Wilson: Turkey matters in all US foreign policy priorities
Former US Ambassador to Turkey Ross Wilson
Former US Ambassador to Turkey Ross Wilson has said that despite the different points of view between the US and Turkey, Turkey is taken into consideration in almost all of the high-level foreign policy priorities of the US.
Speaking at the Jimmy Carter Library and Museum in Atlanta on Jan. 27 as part of the Atlanta-based Istanbul Center’s Distinguished Speaker Series, Wilson said Turkey is undergoing a fundamental transformation, but that this is not correctly understood in the US. Noting that this transformation is still important for the US, the former ambassador said there are three important streams in Turkey: migration, economic progress at a radical level and political transformation.

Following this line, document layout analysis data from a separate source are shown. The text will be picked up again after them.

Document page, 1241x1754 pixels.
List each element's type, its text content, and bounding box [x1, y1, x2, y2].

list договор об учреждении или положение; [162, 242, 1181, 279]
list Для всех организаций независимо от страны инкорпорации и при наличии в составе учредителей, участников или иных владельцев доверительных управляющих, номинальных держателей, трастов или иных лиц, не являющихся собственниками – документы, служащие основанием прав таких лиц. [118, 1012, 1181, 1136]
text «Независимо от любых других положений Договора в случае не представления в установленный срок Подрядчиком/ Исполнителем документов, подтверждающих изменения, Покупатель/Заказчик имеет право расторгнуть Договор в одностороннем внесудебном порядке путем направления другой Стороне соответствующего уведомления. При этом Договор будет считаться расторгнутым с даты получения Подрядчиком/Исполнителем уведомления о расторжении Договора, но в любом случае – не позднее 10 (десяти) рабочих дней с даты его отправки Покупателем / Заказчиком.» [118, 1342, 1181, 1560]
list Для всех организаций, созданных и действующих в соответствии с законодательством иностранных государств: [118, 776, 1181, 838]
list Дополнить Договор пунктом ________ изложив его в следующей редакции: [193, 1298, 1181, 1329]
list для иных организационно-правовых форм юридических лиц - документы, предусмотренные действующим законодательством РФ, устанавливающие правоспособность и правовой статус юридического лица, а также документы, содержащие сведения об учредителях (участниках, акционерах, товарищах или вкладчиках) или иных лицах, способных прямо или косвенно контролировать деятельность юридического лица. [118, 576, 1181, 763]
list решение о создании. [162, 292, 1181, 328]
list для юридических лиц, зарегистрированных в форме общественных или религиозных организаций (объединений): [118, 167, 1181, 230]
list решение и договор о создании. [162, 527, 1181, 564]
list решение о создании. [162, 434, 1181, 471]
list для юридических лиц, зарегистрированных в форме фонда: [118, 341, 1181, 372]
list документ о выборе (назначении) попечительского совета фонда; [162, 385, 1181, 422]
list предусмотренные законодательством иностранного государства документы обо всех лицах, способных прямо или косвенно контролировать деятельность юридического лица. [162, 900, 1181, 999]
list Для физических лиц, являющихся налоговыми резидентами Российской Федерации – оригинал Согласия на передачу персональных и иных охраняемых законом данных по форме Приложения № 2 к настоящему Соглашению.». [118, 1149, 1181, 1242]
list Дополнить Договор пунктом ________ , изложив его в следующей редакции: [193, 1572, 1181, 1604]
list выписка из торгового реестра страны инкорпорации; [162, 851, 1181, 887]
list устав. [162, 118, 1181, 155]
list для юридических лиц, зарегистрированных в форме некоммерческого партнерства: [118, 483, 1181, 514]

Wilson said that the high levels of migration from eastern to the western Turkey, from rural to urban areas has become conspicuous, and that these migrants have brought their culture to urban areas and influenced the structure of cities.
Underlining the unprecedented economic growth in Turkey, Wilson said that not only was economic transformation taking place in İstanbul, Ankara and İzmir but also in cities like Gaziantep and Kayseri.
Political transformations, Wilson noted, have been a result of social transformation in the country and he said the Justice and Development Party (AK Party) has played a tremendous role in these sweeping changes.
Saying that the ruling party is using nationalist, and sometimes populist, tactics to increase its popularity, Wilson said the previous political system was open but included several authoritarian elements and that the regime was embraced by only a small section of the society. As a result of the transformation in the country, Wilson said, Turkey is more powerful now than it has been for centuries.
Noting that Turkey averted the financial crisis of 2008-2009 better than any other country in Europe, Wilson said the primary reason for this was that leaders in Turkey’s business world learned from the experiences of previous economic crises the country had gone through.
The diplomat said Turkey has also gained self-confidence and this confidence could be seen in the behavior of government officials and activities of the government. Stating that some things, such as strong nationalist sentiments, have not changed in Turkey, Wilson said this situation is a very compelling force in domestic politics and is more important than any other issue in the country.
The speed of domestic transformations and the political strife since 2001, in the past three to four years in particular, have created problems in relations between Turkey and the US, Wilson said, adding that despite all disappointments and different viewpoints in tactical and even in some strategic matters, Turkey is considered in almost all the high-level foreign policy priorities of the US. He said the US needs to investigate the reasons behind Turkey’s contemporary policies to better understand the country and also noted that it is important for the two countries to work together.
Asked about Turkey’s role in the Israeli-Syrian proximity talks over the occupied Golan Heights, Wilson said that strained Turkish-Israeli relations compel him not to have expectations about the role Turkey could play in this mediation. He added that if Israeli-Syrian peace talks are resumed, Turkey will not be able to clinch a deal without the help of the EU or the US, but Turkey’s role in the mediation might put the relations between the two countries back on track.